Material to process section start

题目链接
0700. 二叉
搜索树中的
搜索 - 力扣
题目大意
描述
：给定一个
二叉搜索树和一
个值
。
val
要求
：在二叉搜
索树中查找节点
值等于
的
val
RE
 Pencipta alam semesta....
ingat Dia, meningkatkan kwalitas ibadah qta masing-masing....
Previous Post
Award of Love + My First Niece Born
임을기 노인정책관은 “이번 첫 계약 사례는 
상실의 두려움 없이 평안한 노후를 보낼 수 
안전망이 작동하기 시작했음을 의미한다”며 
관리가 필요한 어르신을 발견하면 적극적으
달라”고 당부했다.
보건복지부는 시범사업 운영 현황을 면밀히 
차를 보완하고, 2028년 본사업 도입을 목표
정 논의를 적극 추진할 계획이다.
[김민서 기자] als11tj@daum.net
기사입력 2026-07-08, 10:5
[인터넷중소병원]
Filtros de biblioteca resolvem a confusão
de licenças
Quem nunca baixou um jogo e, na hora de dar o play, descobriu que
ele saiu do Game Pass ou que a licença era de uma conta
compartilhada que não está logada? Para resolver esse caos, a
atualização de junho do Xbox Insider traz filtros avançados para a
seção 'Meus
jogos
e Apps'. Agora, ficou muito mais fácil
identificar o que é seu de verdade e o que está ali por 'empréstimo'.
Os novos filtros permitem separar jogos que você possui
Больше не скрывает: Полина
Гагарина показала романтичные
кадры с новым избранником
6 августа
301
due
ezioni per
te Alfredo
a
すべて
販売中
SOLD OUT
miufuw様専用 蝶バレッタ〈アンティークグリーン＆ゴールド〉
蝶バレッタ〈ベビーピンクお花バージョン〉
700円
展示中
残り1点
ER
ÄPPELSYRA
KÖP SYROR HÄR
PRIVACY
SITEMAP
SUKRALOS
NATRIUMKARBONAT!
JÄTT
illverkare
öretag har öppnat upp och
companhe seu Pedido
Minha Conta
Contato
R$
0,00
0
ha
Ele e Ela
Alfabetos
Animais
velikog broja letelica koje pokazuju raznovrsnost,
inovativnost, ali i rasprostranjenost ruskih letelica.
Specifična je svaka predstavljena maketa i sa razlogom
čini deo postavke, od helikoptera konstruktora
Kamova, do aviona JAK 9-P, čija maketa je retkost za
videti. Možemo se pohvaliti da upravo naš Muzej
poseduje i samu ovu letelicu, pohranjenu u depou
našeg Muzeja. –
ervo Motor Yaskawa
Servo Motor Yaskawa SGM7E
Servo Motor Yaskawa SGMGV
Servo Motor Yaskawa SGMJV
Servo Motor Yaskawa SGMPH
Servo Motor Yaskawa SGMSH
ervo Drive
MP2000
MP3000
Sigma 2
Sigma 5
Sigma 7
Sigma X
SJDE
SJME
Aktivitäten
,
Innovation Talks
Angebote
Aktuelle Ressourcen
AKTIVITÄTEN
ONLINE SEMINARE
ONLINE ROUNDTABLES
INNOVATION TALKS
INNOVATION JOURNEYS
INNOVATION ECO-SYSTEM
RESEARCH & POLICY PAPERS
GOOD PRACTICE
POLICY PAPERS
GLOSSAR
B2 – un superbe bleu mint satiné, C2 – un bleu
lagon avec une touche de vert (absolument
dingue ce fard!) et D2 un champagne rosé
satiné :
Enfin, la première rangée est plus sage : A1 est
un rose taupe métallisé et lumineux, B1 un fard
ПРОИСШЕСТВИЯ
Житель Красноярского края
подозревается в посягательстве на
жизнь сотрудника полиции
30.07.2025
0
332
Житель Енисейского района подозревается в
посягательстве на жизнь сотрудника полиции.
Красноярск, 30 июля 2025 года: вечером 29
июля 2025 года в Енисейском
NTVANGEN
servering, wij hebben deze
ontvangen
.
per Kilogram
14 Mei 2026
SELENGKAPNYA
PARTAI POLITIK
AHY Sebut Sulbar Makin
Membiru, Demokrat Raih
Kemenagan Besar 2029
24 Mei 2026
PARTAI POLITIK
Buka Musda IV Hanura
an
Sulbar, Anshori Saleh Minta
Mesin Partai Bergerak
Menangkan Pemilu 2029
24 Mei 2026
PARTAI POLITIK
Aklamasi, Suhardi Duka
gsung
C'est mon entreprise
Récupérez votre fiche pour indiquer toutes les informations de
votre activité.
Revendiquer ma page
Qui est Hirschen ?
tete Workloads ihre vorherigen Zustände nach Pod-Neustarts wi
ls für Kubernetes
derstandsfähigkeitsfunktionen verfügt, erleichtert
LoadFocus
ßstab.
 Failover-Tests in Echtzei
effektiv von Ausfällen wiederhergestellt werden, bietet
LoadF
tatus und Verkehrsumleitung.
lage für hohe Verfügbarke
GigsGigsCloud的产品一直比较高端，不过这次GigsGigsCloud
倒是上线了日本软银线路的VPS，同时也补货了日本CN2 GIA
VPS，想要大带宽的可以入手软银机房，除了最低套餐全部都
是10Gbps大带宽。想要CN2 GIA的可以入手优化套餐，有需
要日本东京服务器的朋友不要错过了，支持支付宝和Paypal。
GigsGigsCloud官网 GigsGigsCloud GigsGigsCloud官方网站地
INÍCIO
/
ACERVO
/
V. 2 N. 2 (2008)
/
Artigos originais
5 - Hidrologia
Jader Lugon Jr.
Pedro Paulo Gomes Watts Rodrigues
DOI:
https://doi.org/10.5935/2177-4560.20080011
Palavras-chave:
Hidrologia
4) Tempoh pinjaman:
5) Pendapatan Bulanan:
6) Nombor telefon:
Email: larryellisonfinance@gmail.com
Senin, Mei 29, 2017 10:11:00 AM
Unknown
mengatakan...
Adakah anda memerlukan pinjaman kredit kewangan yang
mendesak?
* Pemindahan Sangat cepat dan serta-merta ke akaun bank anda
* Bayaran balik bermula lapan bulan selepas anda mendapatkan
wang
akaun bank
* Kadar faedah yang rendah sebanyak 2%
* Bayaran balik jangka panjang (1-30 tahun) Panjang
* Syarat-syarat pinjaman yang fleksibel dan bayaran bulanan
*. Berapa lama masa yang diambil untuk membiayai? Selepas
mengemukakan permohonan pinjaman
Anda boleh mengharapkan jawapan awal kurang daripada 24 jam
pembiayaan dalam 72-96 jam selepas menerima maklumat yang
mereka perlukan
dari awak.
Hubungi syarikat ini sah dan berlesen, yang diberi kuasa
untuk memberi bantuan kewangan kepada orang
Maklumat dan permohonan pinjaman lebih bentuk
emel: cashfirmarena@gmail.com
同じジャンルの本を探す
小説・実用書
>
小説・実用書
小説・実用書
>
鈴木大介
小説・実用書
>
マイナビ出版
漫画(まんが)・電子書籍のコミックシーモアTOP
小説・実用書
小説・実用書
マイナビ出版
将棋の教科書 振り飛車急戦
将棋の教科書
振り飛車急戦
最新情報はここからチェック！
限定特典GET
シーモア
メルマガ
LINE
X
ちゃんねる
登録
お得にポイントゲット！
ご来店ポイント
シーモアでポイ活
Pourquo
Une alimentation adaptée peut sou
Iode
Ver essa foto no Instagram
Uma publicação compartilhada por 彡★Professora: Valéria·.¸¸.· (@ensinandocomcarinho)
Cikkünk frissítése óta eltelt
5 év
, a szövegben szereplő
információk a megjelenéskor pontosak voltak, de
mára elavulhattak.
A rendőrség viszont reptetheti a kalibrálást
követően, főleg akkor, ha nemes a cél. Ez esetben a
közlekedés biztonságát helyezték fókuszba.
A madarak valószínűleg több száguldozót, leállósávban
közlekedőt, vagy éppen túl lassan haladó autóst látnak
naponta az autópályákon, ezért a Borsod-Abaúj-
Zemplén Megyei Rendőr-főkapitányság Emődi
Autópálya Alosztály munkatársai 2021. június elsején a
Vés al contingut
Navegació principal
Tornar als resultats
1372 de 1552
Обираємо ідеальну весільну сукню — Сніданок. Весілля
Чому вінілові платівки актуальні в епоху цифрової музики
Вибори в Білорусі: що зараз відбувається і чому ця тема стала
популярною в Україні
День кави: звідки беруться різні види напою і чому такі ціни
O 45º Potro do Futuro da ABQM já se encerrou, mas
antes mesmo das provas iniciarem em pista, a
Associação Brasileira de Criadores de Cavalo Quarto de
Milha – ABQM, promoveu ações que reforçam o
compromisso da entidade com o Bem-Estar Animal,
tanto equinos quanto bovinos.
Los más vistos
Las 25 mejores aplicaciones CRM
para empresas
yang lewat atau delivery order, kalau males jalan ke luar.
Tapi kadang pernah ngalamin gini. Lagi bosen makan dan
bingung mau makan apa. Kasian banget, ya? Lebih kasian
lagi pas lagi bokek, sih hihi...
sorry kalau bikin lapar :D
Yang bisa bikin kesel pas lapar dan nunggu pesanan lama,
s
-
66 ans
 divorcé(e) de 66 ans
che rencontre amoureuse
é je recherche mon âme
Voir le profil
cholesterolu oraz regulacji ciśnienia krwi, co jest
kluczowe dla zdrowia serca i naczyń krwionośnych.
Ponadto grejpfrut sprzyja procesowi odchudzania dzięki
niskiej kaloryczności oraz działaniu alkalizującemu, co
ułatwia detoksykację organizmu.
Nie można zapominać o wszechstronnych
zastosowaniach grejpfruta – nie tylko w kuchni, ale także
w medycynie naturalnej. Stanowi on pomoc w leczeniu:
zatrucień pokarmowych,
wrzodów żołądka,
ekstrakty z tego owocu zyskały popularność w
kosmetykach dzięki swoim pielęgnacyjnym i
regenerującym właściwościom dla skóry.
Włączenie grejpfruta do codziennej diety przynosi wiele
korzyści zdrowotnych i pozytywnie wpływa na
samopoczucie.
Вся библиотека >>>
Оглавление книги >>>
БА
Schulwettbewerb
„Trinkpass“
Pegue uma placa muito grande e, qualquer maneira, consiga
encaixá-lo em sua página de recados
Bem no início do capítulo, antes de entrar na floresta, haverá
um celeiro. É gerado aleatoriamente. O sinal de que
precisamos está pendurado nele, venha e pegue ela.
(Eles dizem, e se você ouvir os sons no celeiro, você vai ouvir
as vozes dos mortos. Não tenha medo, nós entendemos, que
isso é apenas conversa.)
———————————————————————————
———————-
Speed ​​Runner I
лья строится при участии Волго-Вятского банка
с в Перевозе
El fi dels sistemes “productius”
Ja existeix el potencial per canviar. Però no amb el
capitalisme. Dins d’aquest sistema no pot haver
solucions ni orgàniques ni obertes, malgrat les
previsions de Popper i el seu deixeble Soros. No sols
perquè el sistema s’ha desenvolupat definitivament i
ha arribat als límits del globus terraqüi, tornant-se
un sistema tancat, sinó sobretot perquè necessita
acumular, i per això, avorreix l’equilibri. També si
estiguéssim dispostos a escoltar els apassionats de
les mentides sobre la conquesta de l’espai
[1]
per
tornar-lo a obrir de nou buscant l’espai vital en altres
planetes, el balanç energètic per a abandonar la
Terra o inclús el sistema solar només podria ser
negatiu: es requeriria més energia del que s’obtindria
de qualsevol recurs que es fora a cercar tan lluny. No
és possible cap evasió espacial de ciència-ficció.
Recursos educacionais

Material to process section end

» Activity:
For every line in the listing above that contains "akaun", copy that line.

» Solution to the problem:
* Pemindahan Sangat cepat dan serta-merta ke akaun bank anda
akaun bank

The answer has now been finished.